Kaley Chiles a saisi la Cour suprême avec l’aide de la très conservatrice Alliance Defending Freedom (ADF), un groupe de défense conservateur qui s’oppose aux droits des personnes LGBTQ et transgenres, à l’avortement, au mariage homosexuel.

L’ADF affirme que le Colorado n’a pas prouvé les risques présentés par ce type d’accompagnement psychologique. « Le Colorado a réduit au silence ces conseillers psychologiques, privé des familles en détresse de l’aide qu’elles recherchent et porté préjudice aux jeunes qui bénéficieraient des voix de ces conseillers psychologiques », affirment-ils, exhortant les neuf juges de la Cour suprême à « mettre fin à cette censure insensée et nuisible ».

Des chercheurs accusent l’ADF d’avoir « déformé » leur travail

Dans le quotidien britannique The Guardian, lundi, des chercheurs ont accusé l’ADF d’avoir « profondément » déformé leurs recherches, qui mettaient en avant les « dommages psychologiques » des thérapies de conversion. La famille d’un chercheur décédé, également citée par l’ADF, s’est dite « profondément troublée » par la « déformation » de son travail.

Depuis 2018, la Cour suprême s’est prononcée dans deux affaires impliquant les lois anti discriminations du Colorado prises dix ans plus tôt. En 2018, dans l’affaire Masterpiece Cakeshop, un pâtissier chrétien avait refusé de confectionner un gâteau de mariage pour un couple homosexuel.
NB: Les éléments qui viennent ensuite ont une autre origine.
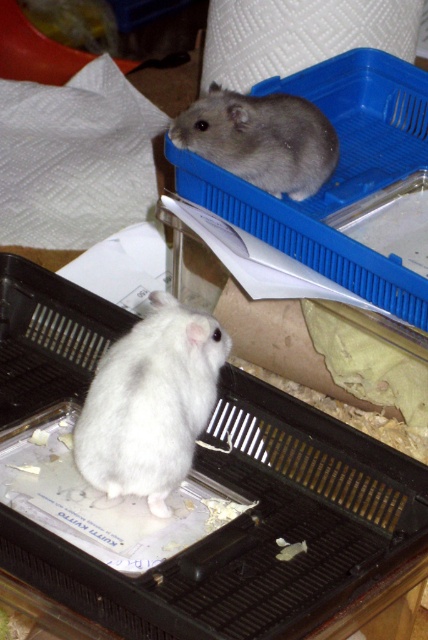
You are a small toy mouse trying to move from the white hamster in the black plastic cage to the gray hamster in the blue container. The coordinates of your starting point are point (x=142, y=433) and your destination is point (x=195, y=141). Since you can only move forward, will you be able to reach the gray hamster without turning around?

Point (x=142, y=433) is in front of point (x=195, y=141). Since you can only move forward, you will not be able to reach the gray hamster in the blue container without turning around because you are already ahead of the destination point.

You are a veterinarian examining two hamsters. The white fluffy hamster at center is in a black plastic cage, and the gray furry hamster at upper center is in a blue container. Which hamster is taller?

The white fluffy hamster at center is taller than the gray furry hamster at upper center according to the description.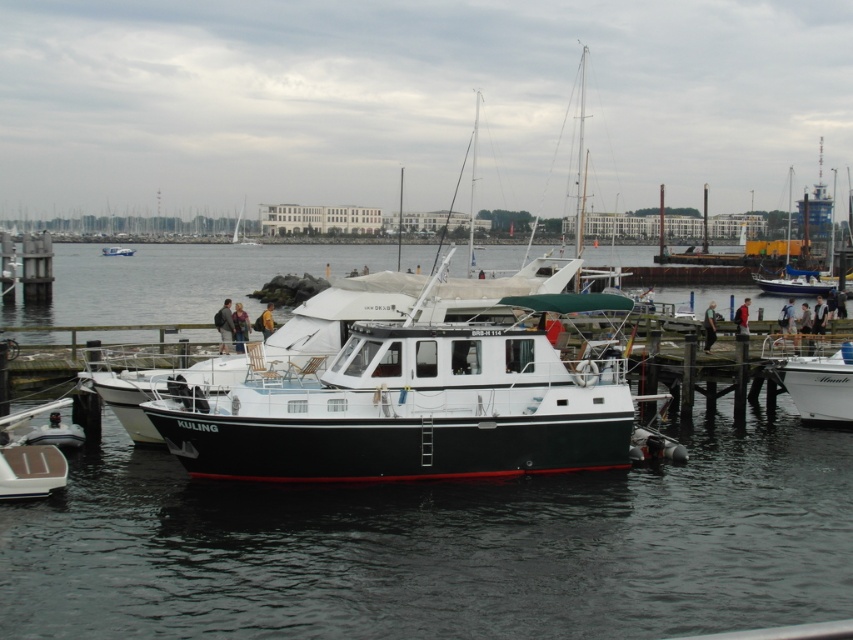
Which is above, white glossy boat at right or white glossy boat at center?

white glossy boat at center is above.

Does white glossy boat at right have a lesser width compared to white glossy boat at center?

Correct, white glossy boat at right's width is less than white glossy boat at center's.

Find the location of a particular element. The image size is (853, 640). white glossy boat at right is located at coordinates [814, 378].

Between black glossy water at center and white glossy boat at right, which one is positioned higher?

black glossy water at center

Can you confirm if black glossy water at center is positioned below white glossy boat at right?

No, black glossy water at center is not below white glossy boat at right.

Does point (585, 515) come behind point (840, 388)?

No, (585, 515) is in front of (840, 388).

Locate an element on the screen. black glossy water at center is located at coordinates (442, 547).

Does black glossy water at center have a greater height compared to white glossy boat at center?

Yes, black glossy water at center is taller than white glossy boat at center.

Can you confirm if black glossy water at center is bigger than white glossy boat at center?

Indeed, black glossy water at center has a larger size compared to white glossy boat at center.

At what (x,y) coordinates should I click in order to perform the action: click on black glossy water at center. Please return your answer as a coordinate pair (x, y). Looking at the image, I should click on (442, 547).

The width and height of the screenshot is (853, 640). Identify the location of black glossy water at center. (442, 547).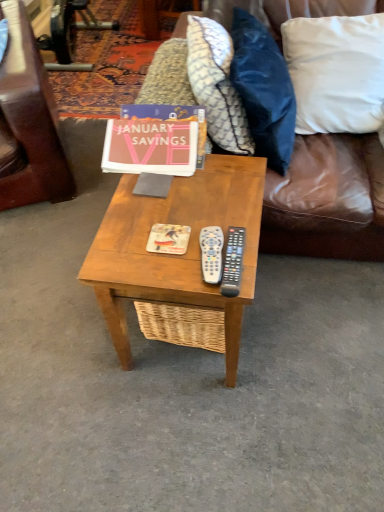
Question: Can you confirm if white plastic remote at center, marked as the second remote in a right-to-left arrangement, is smaller than patterned fabric pillow at upper center, marked as the 1th pillow in a left-to-right arrangement?

Choices:
 (A) no
 (B) yes

Answer: (B)

Question: From the image's perspective, is white plastic remote at center, marked as the second remote in a right-to-left arrangement, below patterned fabric pillow at upper center, the 3th pillow when ordered from right to left?

Choices:
 (A) yes
 (B) no

Answer: (A)

Question: Does white plastic remote at center, which is the first remote from left to right, come in front of patterned fabric pillow at upper center, marked as the 1th pillow in a left-to-right arrangement?

Choices:
 (A) no
 (B) yes

Answer: (B)

Question: From a real-world perspective, is white plastic remote at center, which is the first remote from left to right, below patterned fabric pillow at upper center, marked as the 1th pillow in a left-to-right arrangement?

Choices:
 (A) yes
 (B) no

Answer: (A)

Question: Is white plastic remote at center, marked as the second remote in a right-to-left arrangement, taller than patterned fabric pillow at upper center, marked as the 1th pillow in a left-to-right arrangement?

Choices:
 (A) yes
 (B) no

Answer: (B)

Question: Are white plastic remote at center, marked as the second remote in a right-to-left arrangement, and patterned fabric pillow at upper center, marked as the 1th pillow in a left-to-right arrangement, located far from each other?

Choices:
 (A) yes
 (B) no

Answer: (B)

Question: Is the depth of matte orange magazine at center greater than that of brown leather couch at upper right?

Choices:
 (A) yes
 (B) no

Answer: (A)

Question: Is matte orange magazine at center positioned before brown leather couch at upper right?

Choices:
 (A) no
 (B) yes

Answer: (A)

Question: Is brown leather couch at upper right surrounded by matte orange magazine at center?

Choices:
 (A) no
 (B) yes

Answer: (A)

Question: Considering the relative sizes of matte orange magazine at center and brown leather couch at upper right in the image provided, is matte orange magazine at center thinner than brown leather couch at upper right?

Choices:
 (A) yes
 (B) no

Answer: (A)

Question: From a real-world perspective, is matte orange magazine at center below brown leather couch at upper right?

Choices:
 (A) no
 (B) yes

Answer: (A)

Question: Is matte orange magazine at center shorter than brown leather couch at upper right?

Choices:
 (A) no
 (B) yes

Answer: (B)

Question: Is brown leather couch at upper right further to camera compared to white cotton pillow at upper right, acting as the third pillow starting from the left?

Choices:
 (A) no
 (B) yes

Answer: (A)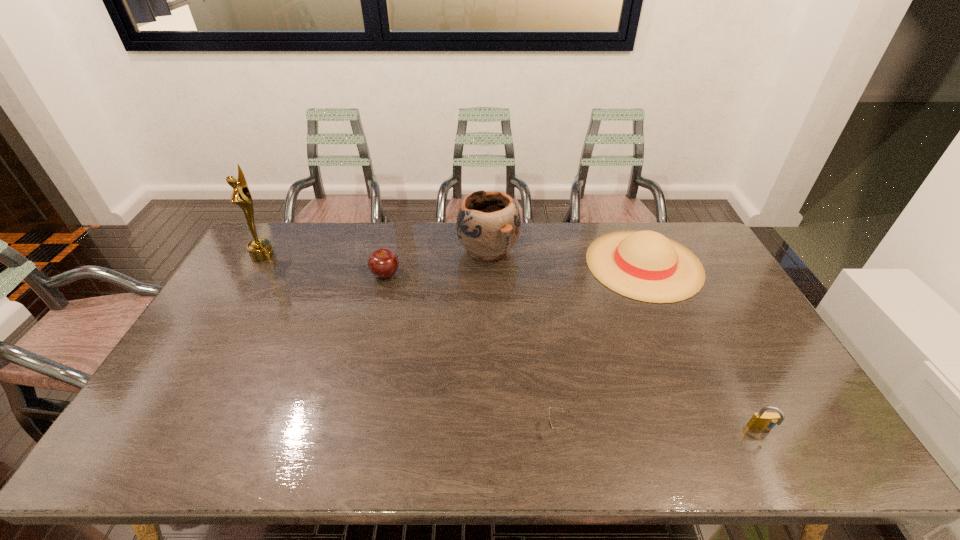
This screenshot has width=960, height=540. What are the coordinates of `vacant space at the right edge of the desktop` in the screenshot? It's located at (752, 377).

The height and width of the screenshot is (540, 960). In the image, there is a desktop. What are the coordinates of `vacant area at the far left corner` in the screenshot? It's located at (295, 235).

What are the coordinates of `vacant space that is in between the padlock and the apple` in the screenshot? It's located at (573, 352).

Find the location of a particular element. Image resolution: width=960 pixels, height=540 pixels. vacant space that is in between the fifth object from right to left and the shortest object is located at coordinates [x=471, y=352].

Locate an element on the screen. The image size is (960, 540). unoccupied position between the third object from left to right and the second object from left to right is located at coordinates (437, 262).

Where is `vacant area that lies between the award and the padlock`? The width and height of the screenshot is (960, 540). vacant area that lies between the award and the padlock is located at coordinates (512, 342).

Image resolution: width=960 pixels, height=540 pixels. Find the location of `unoccupied position between the apple and the fifth shortest object`. unoccupied position between the apple and the fifth shortest object is located at coordinates (437, 262).

Locate an element on the screen. This screenshot has height=540, width=960. free area in between the leftmost object and the sunglasses is located at coordinates (410, 342).

Where is `vacant space in between the tallest object and the apple`? vacant space in between the tallest object and the apple is located at coordinates (324, 265).

Find the location of a particular element. The height and width of the screenshot is (540, 960). empty location between the apple and the third object from left to right is located at coordinates (437, 262).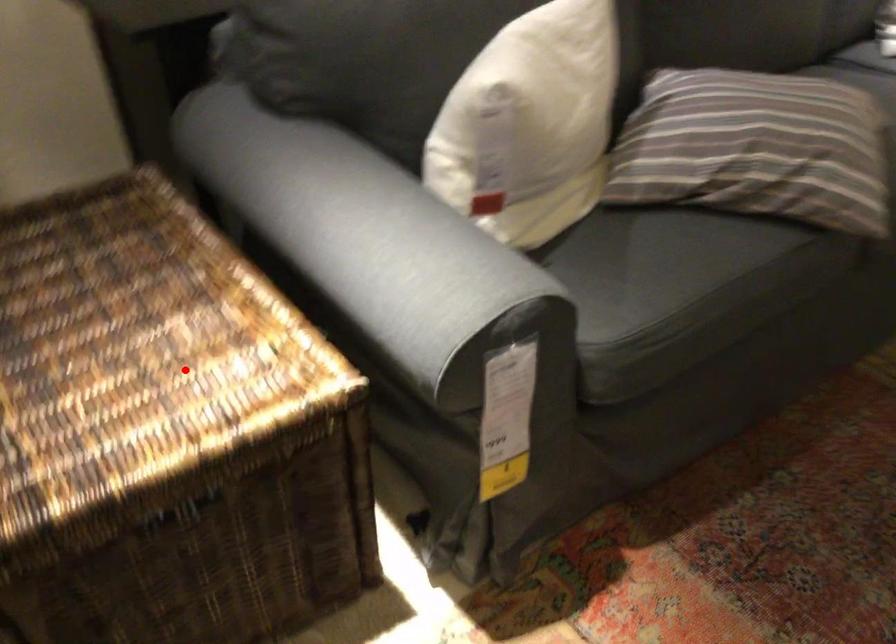
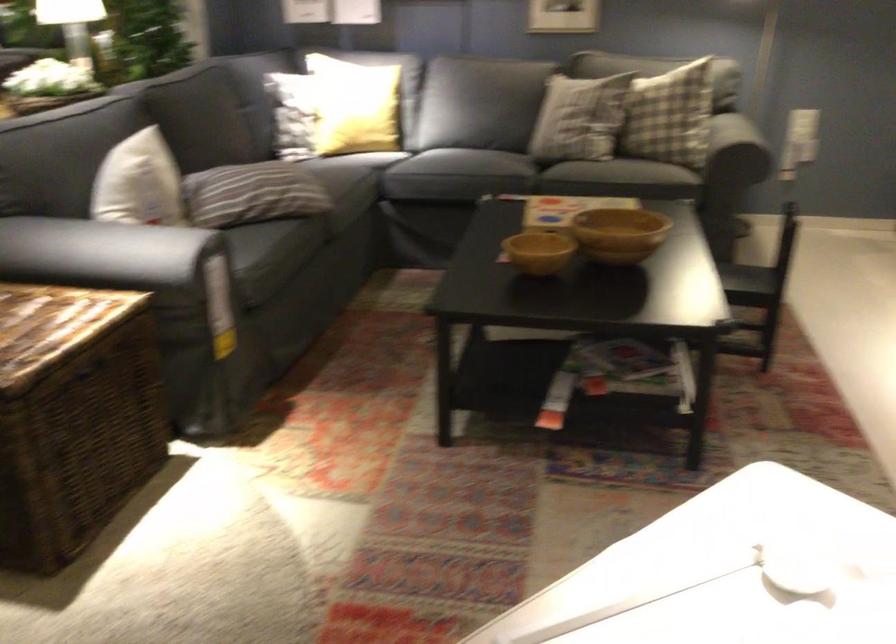
Question: I am providing you with two images of the same scene from different viewpoints. Given a red point in image1, look at the same physical point in image2. Is it:

Choices:
 (A) Closer to the viewpoint
 (B) Farther from the viewpoint

Answer: (B)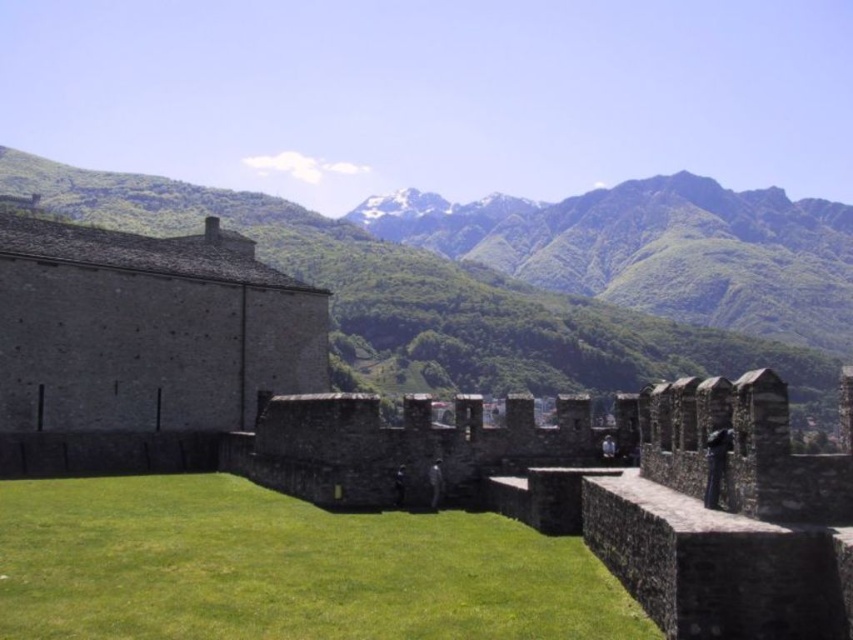
Question: Estimate the real-world distances between objects in this image. Which object is farther from the green grass at center?

Choices:
 (A) brown stone wall at center
 (B) green leafy mountain at upper center

Answer: (B)

Question: Which of the following is the farthest from the observer?

Choices:
 (A) green leafy mountain at upper center
 (B) brown stone wall at center
 (C) green grass at center

Answer: (A)

Question: Is green grass at center to the left of green leafy mountain at upper center from the viewer's perspective?

Choices:
 (A) yes
 (B) no

Answer: (B)

Question: Does green grass at center have a smaller size compared to green leafy mountain at upper center?

Choices:
 (A) no
 (B) yes

Answer: (B)

Question: Does green grass at center appear on the right side of green leafy mountain at upper center?

Choices:
 (A) no
 (B) yes

Answer: (B)

Question: Which of the following is the farthest from the observer?

Choices:
 (A) 148,534
 (B) 316,218
 (C) 746,396

Answer: (B)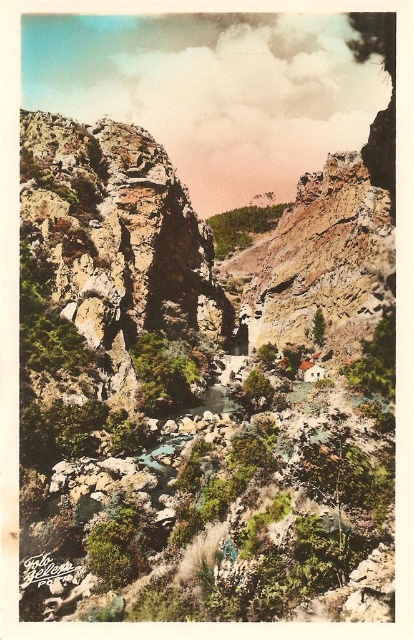
Question: Can you confirm if green leafy shrubs at center is thinner than green leafy trees at center?

Choices:
 (A) no
 (B) yes

Answer: (B)

Question: Can you confirm if green leafy shrubs at center is wider than green leafy trees at center?

Choices:
 (A) no
 (B) yes

Answer: (A)

Question: Can you confirm if green leafy shrubs at center is smaller than green leafy trees at center?

Choices:
 (A) yes
 (B) no

Answer: (A)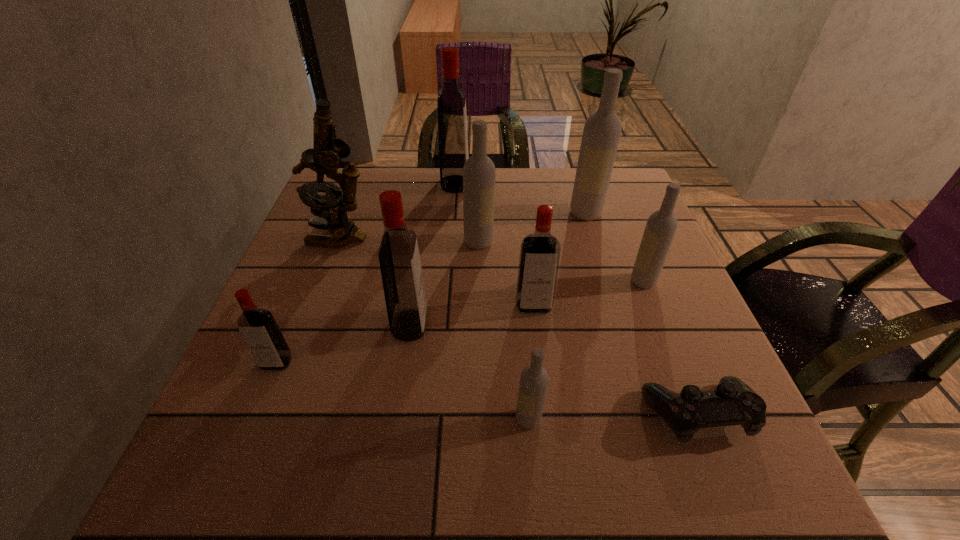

Les Sages avaient botté en touche sur la question de savoir si la liberté religieuse du pâtissier était supérieure au droit coloradien.

En 2023, dans l’arrêt 303 Creative, ils ont reconnu au nom du Premier amendement le droit pour une créatrice de sites web de mariage d’inscrire sur son propre site qu’elle ne travaillait pas pour les couples de même sexe. Lorie, la plaignante, n’avait pourtant jamais été sollicitée par des amoureux homosexuels. L’AFD avait plaidé dans les deux affaires.